Musically, too, we’re lulled into a false sense of security. There are gorgeously capacious woodwind lines, but Ticciati keeps tight control over the London Philharmonic Orchestra’s phrasing and dynamics. As Cavaradossi, Matteo Lippi is heroically burnished, a sobbing tenor of yore. Caitlin Gotimer’s Tosca achieves an emotional 0-60 in seconds, her gleaming top notes slicing through Puccini’s orchestration while her lower register bristles. The various smaller roles are exceptionally well sung.
With the entry of arch-villain Scarpia, this production’s screws begin to tighten. Clad in a double-breasted pinstripe suit, Vladislav Sulimsky looks every bit the scrubbed-up bruiser and sounds dangerously smooth. Ticciati coaxes midnight-black sonorities from the LPO’s lower reaches. The drumrolls and bell-tolls of the Te Deum are carefully overamplified, the scene’s sensory overload (underpinned by the chorus on fine form) hinting at real nastiness.
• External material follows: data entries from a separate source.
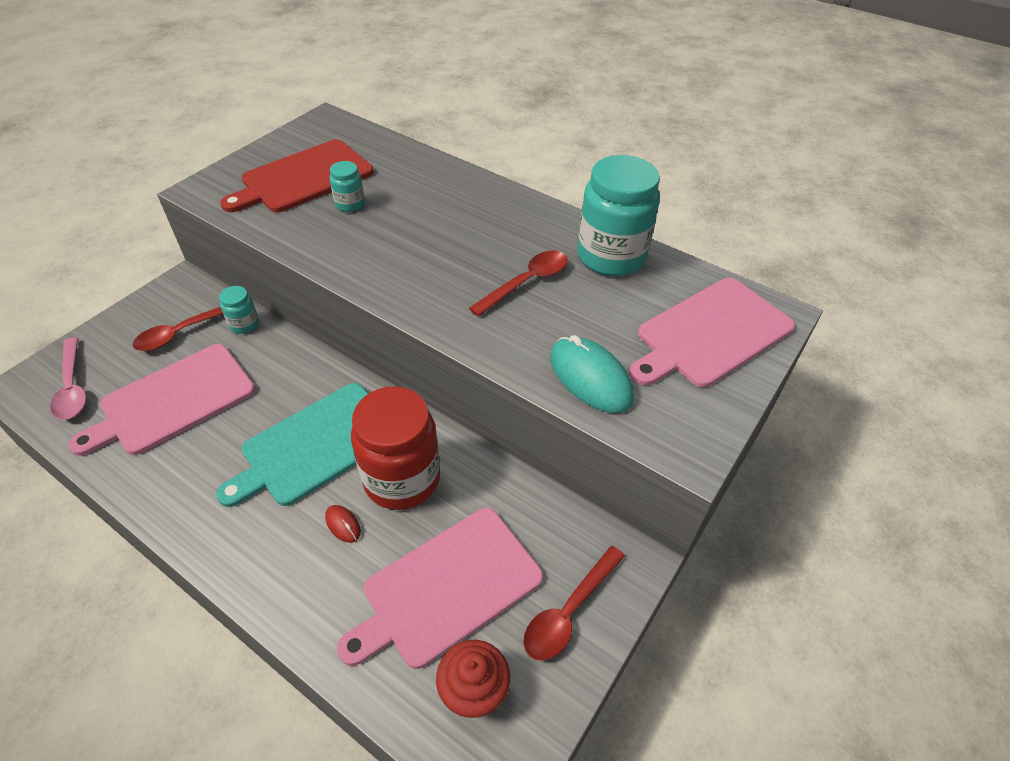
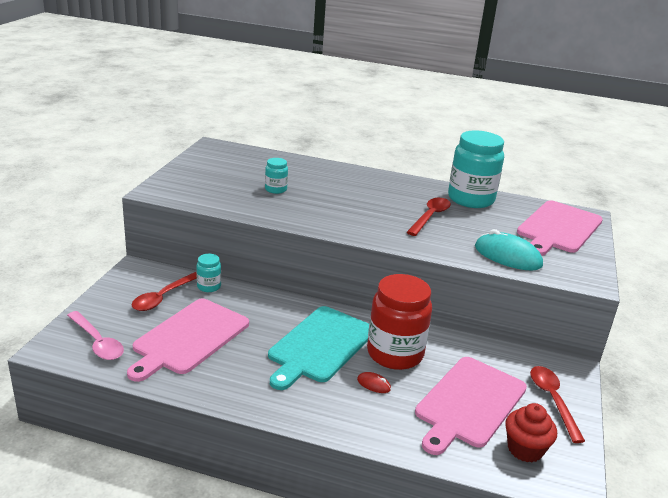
camera: 20 degrees left, 20 degrees down
(303, 178) = (228, 178): red cutting board -> none
(568, 611) = (552, 400): red spoon -> red spoon turned 150 degrees clockwise

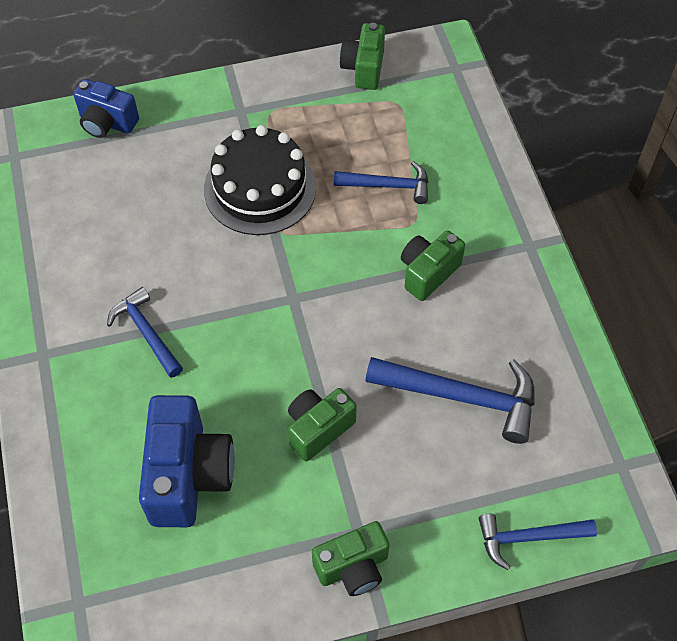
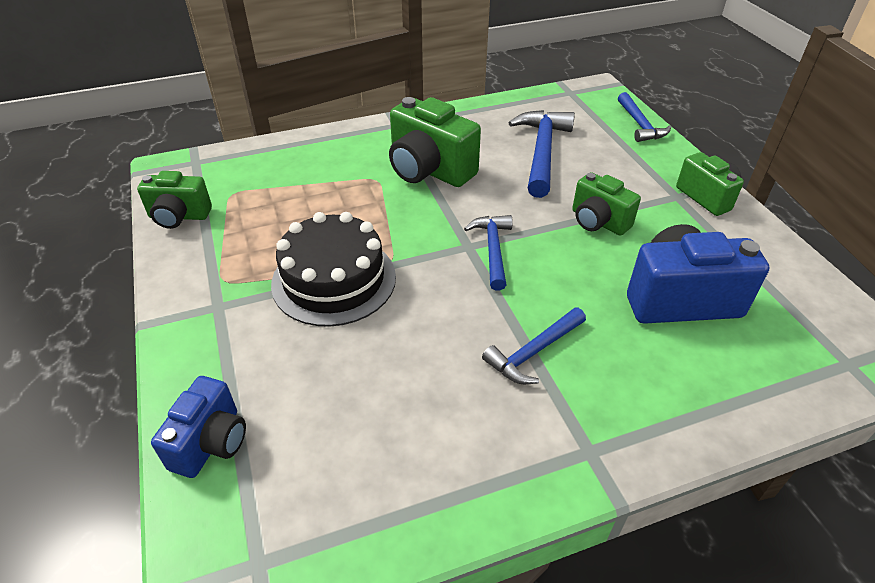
camera: 95 degrees left, 15 degrees down
(388, 186) = (334, 195): blue hammer -> blue hammer (493, 250)
(428, 273) = (429, 170): green camera -> green camera, size x1.61

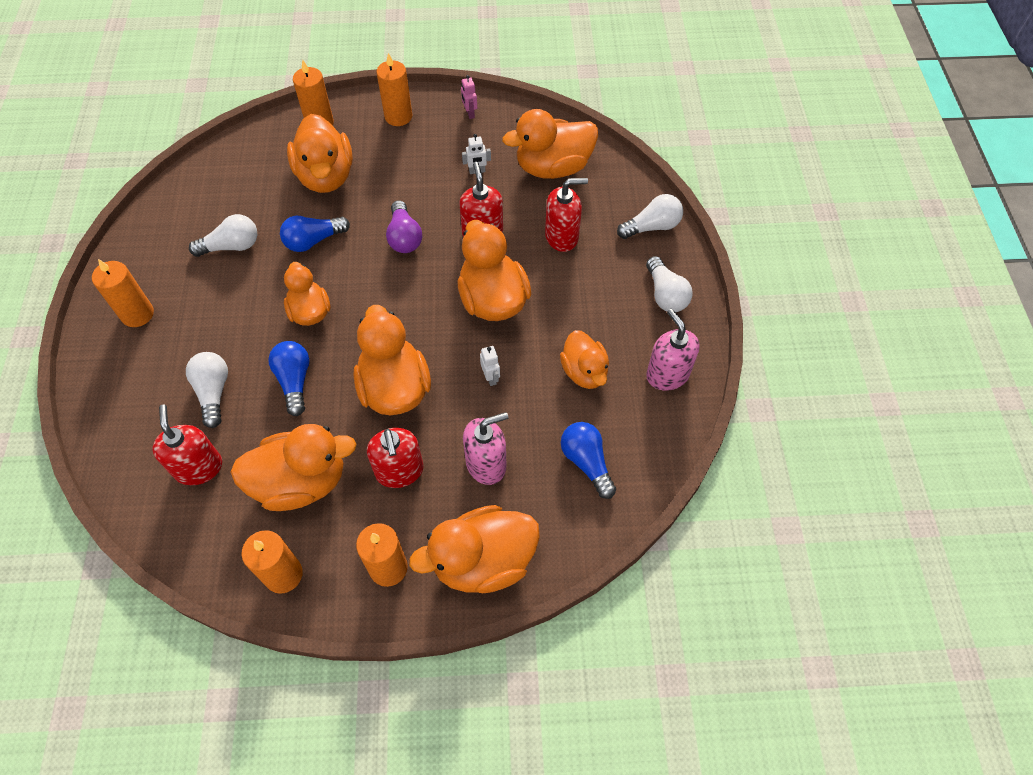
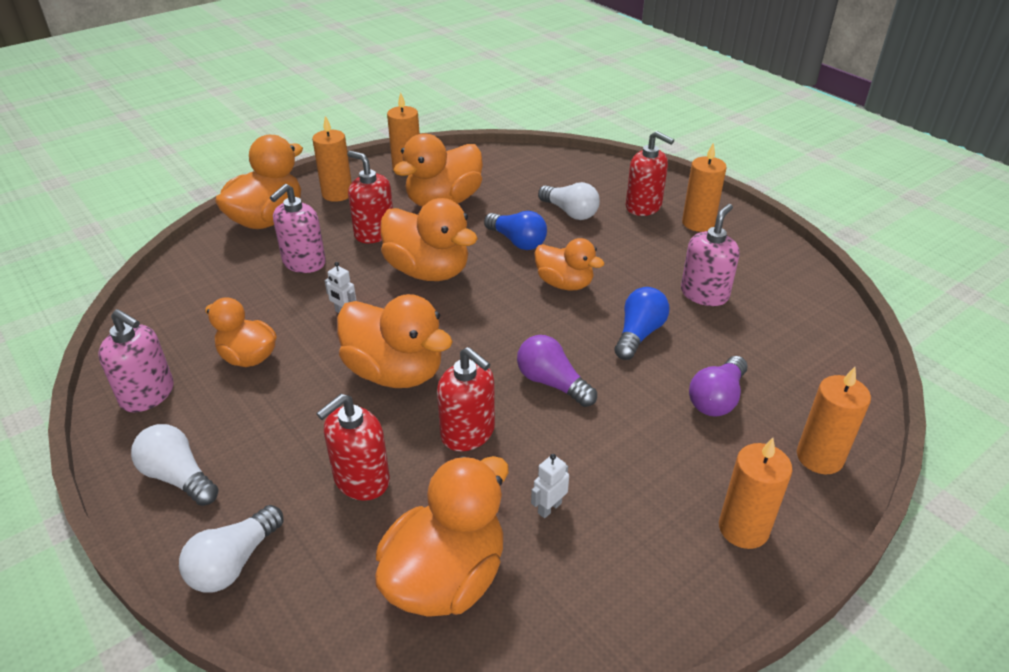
camera: 145 degrees right, 20 degrees down
(198, 467) = (525, 181): red soap dispenser -> red soap dispenser (643, 206)
(231, 246) = (704, 294): white light bulb -> pink soap dispenser
(326, 176) = (717, 399): orange duck -> purple light bulb
(469, 113) = (655, 600): pink robot -> none
(586, 462) = (210, 298): blue light bulb -> none

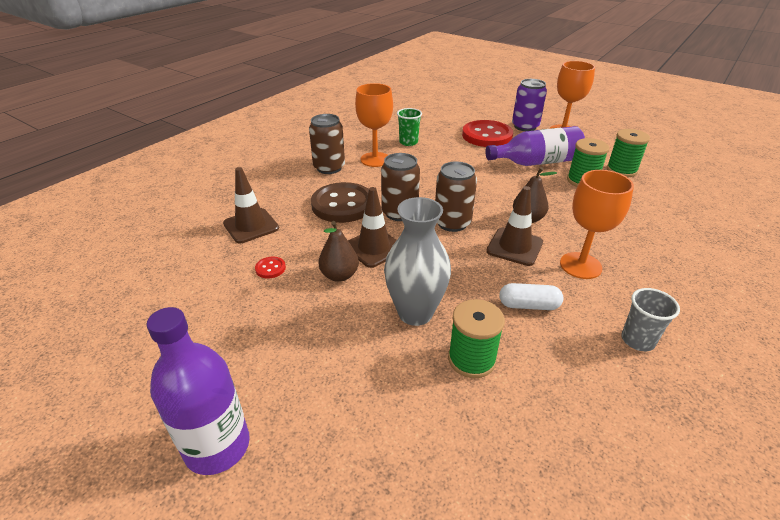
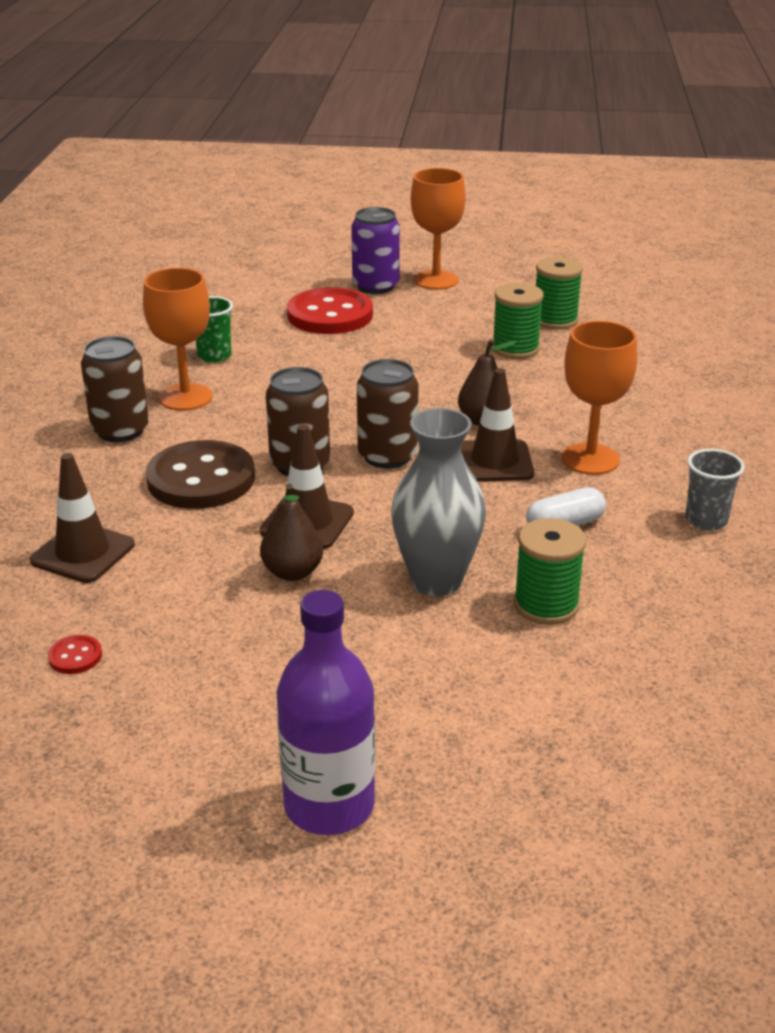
camera: 30 degrees left, 5 degrees down
(270, 268) = (180, 598): red button -> red button (75, 656)
(536, 162) = (435, 338): purple bottle -> none

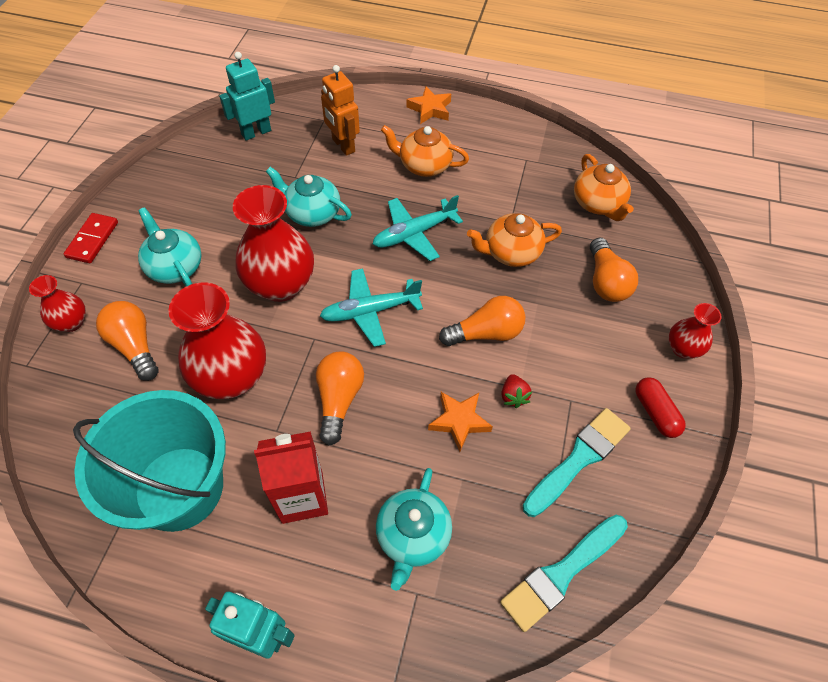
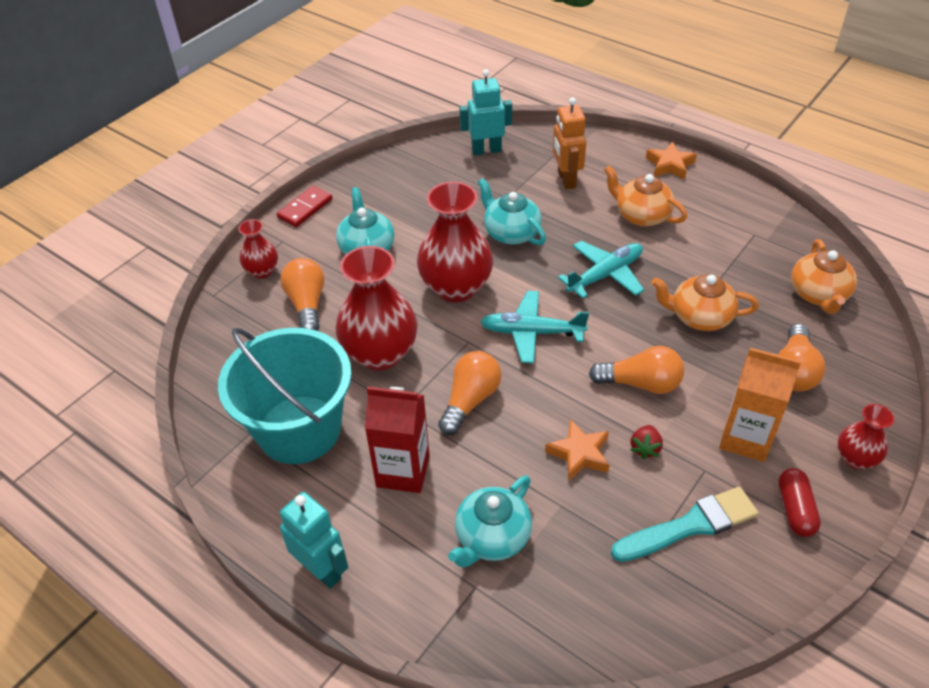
camera: 25 degrees right, 10 degrees down
(414, 234) = (605, 275): turquoise plane -> turquoise plane turned 150 degrees clockwise
(561, 573) = (626, 620): turquoise brush -> none
(592, 358) = (745, 438): none -> orange carton

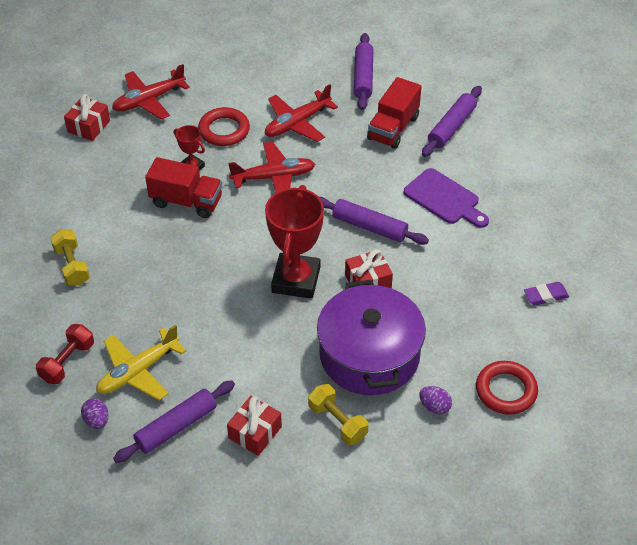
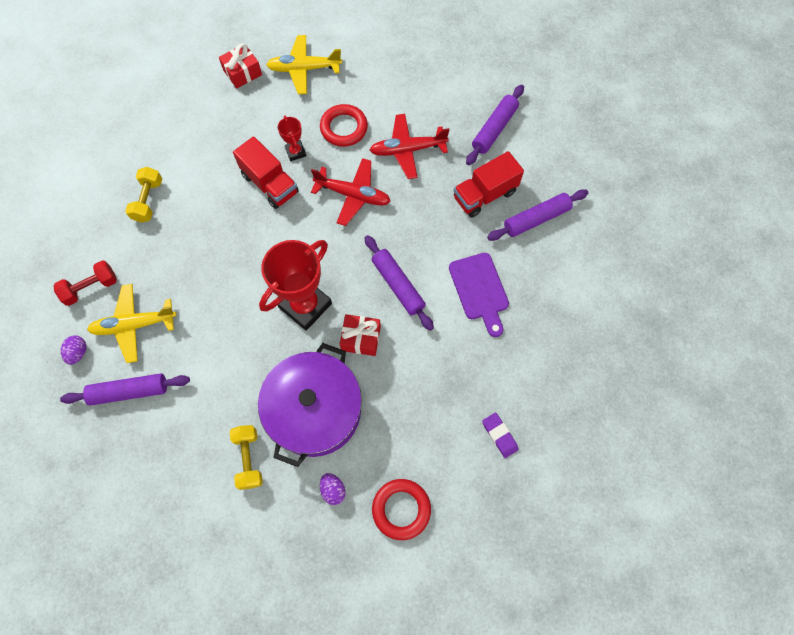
camera: 30 degrees right, 20 degrees up
(149, 100) = (304, 69): red plane -> yellow plane
(255, 432) = (182, 431): red gift -> none
(545, 296) = (499, 435): purple eraser -> purple eraser turned 45 degrees clockwise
Thereafter: a powerful acceleration away from the Tosca-paradigm. The Palazzo Farnese becomes a high-end restaurant, Scarpia, the secret police chief, its social-misfit maître d’. He’s brought a burger and squirts ketchup with pantomime relish. Collaborators giggle and stare as Cavaradossi is brought in and tortured in the kitchens. Scarpia pops out for a quickie as Tosca sings Vissi D’arte. Gotimer sings the hit beautifully – but her desperate shout of “Muori” as she stabs Scarpia is more powerful still, Ticciati now allowing the orchestra free rein to snap and bark, its violence barely contained.
The final act is the most compelling of all. The setting is an abandoned nowhere, lit – with appalling, painterly beauty – by car headlights. The heartfelt polish of Lippi’s E Lucevan le Stelle and the orchestra’s luminous burst of optimism as Tosca enters provides grim counterpoint to the semi-darkness on stage. Huffman’s take on the famous denouement is too neat to spoil here, but makes absolute sense – even as it leaves me reeling.